Fri Jul 18 11:10:53 EDT 2014

On Thu, Jul 17, 2014 at 5:48 PM, Nathaniel Smith <njs at pobox.com> wrote:
> On Tue, Jul 15, 2014 at 4:29 PM, Charles R Harris
> <charlesr.harris at gmail.com> wrote:
>> Thinking more about it, the easiest thing to do might be to make the S dtype
>> a UTF-8 encoding. Most of the machinery to deal with that is already in
>> place. That change might affect some users though, and we might need to do
>> some work to make it backwards compatible with python 2.
>
> I'd be very concerned about backcompat for existing code that uses
> e.g. "S128" as a dtype to mean "128 arbitrary bytes". An example is
> this file format reading code:
>    https://github.com/rerpy/rerpy/blob/master/rerpy/io/erpss.py#L123
> The file format says there are 128 bytes there, and their
> interpretation depends on other fields in the header -- but in one
> case, for "large montages", there's an encoding where every 3 bytes
> represents 4 characters using an ad hoc 6-bit character set:
>    https://github.com/rerpy/rerpy/blob/master/rerpy/io/erpss.py#L133
>
> Perhaps this case could be handled better by using a u8 subarray or
> something (that code also goes to some efforts to work around nul
> padding), and that particular project hasn't been ported to py3 yet so
> technically wouldn't be affected if we changed the meaning of "S" on
> py3. But it does seem useful to have a "fixed length bytes" dtype even
> in py3, and if we declare that be "S" then it avoids breaking any
> existing code depending on it...
>

We break code either way.
Either we break applications using S as string type, but now it
becomes bytes in python3.
Or we break applications treating S as byte type and we change it to
string in python3.

Unfortunately we missed the opportunity when adding python3 support to
fix the same exact same bytes/text boundary issue which is the main
reason why pythons3 exists in the first place.
We should have made porting to numpy3 a intentionally(!) backward
incompatible change just like python itself did.

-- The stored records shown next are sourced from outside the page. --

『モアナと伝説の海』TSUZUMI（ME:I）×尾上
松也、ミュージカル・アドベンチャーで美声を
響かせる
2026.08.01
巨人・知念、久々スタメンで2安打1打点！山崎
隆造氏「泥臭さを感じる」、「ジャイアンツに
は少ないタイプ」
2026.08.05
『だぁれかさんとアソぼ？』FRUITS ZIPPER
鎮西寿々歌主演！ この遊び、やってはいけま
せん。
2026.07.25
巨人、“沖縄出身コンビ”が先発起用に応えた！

Now we are stuck with deciding, which option breaks less.
On the one hand, that S is bytes in python3 is somewhat established by
now and lots of workarounds are already place.
On the other hand, I think code that relies on S being bytes is in the
minority and python3 usage is probably still  insignificant in this
area. Unfortunately getting actual numbers and not wild guesses on
this is probably not easy.